Revenues Surpass Bullish Expectations
In fact, Q4 revenues surpassed Craig-Hallums’ prior forecast, with net sales jumping 10% y/y to $18.5M, well higher than its $17.3M estimate. Growth came from the right places, driven
by better-than-expected increases in Winc’s direct-to-consumer channel. In addition, the report was impressed by WBEV’s core brands delivering 47% growth in case volume sold in 2021, as well as the number of retail accounts carrying Winc’s brands in the wholesale channel up roughly 115% y/y to nearly 17,000.
The combination of positive operational performance and substantial progress made to maximize opportunities in its wholesale distribution channel also led the analyst to suggest that the stock represents an attractive risk/reward at current levels. In fact, he noted that at just 0.6x CY22 EV/sales, the market is missing this opportunity and is valuing Winc as if it were just another wine subscription business. Because of that, he noted that shares are valued as a kind of “free option” on its high growth wholesale business at current levels. He may be right.

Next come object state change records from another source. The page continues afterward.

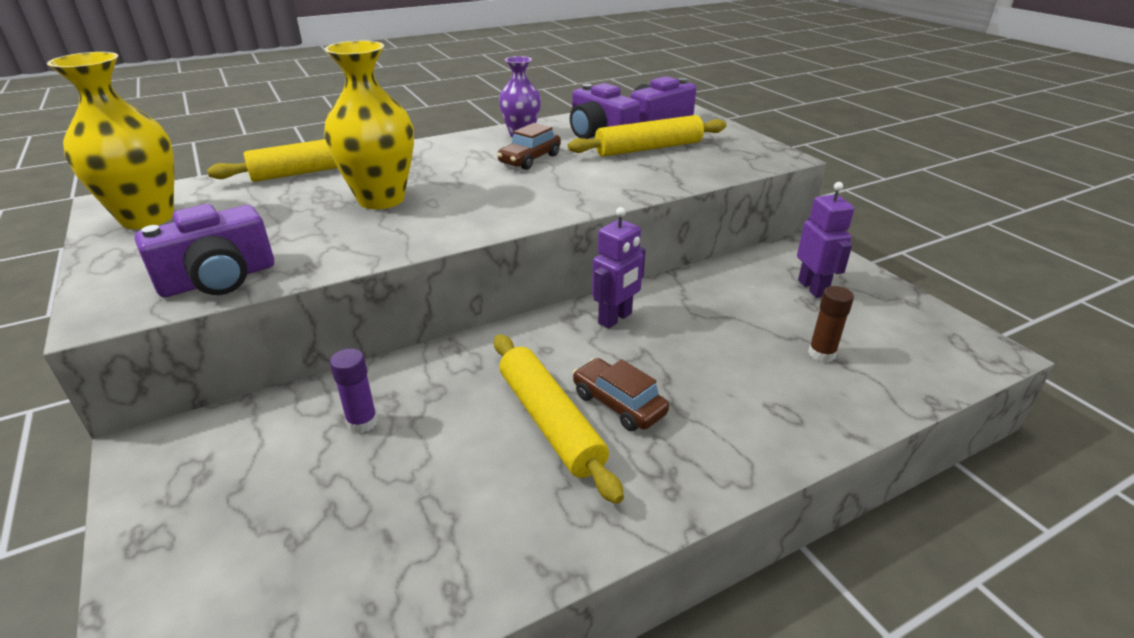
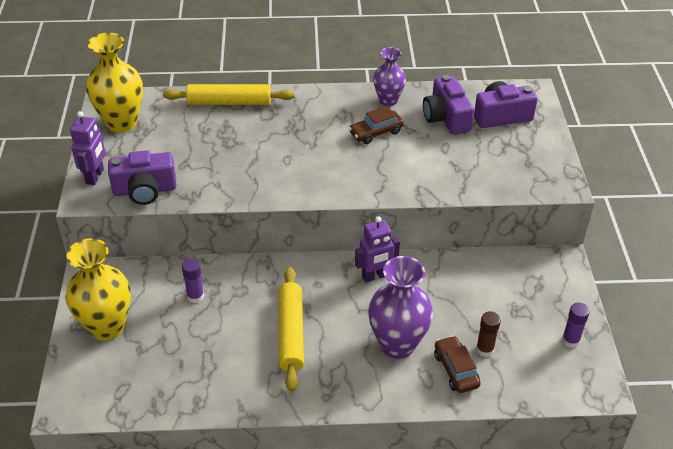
camera: 25 degrees right, 10 degrees up
(381, 199) = (258, 146): yellow vase -> yellow vase (107, 327)
(618, 404) = (335, 336): brown car -> brown car (455, 370)
(648, 148) = (470, 145): yellow rolling pin -> none
(711, 385) = (397, 344): none -> purple vase
(813, 288) = (528, 298): purple robot -> purple robot (95, 176)
(901, 313) = (570, 340): none -> purple glue stick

Digging deeper, WBEV’s five core brands grew 47% y/y in 2021, and cases sold surged by 167,000, up nearly 50% y/y in 2021. The even better news is that its core brands, led by Summer Water, have significant runway ahead of them and have higher gross margins than the company average. Hallum expects these core brands to continue to scale and increase as a percentage of total company sales.
Models For $13 PT
More good news, despite direct-to-consumer revenue falling by 1% y/y to $14.4M, it was still well ahead of its prior estimate of $12.4M. Moreover, revenue for the wholesale segment was up 152% y/y to $3.9M, which despite being below Hallum’s estimate of $4.4M, was still impressive, facing off against an extraordinary comp. Gross margin, however, was strong, with WBEV’s DTC segment posting margins of 27.5%, up from 13.3% last year. Here’s where it gets better.
According to its report, valuation is compelling at 0.6x CY22 EV/sales. At 0.6x EV/sales, they said the market ignores the early signs that Winc is on the verge of profitably scaling its wholesale business. Moreover, its $13 price target is based on 2.5x CY22 EV/sales, a discount to peers at 5.1x. This discount reflects that Winc is not yet profitable; however, they believe that Winc’s rapidly growing wholesale business has the company well-positioned to scale into its long-term target of adjusted EBITDA margins of 15-20%.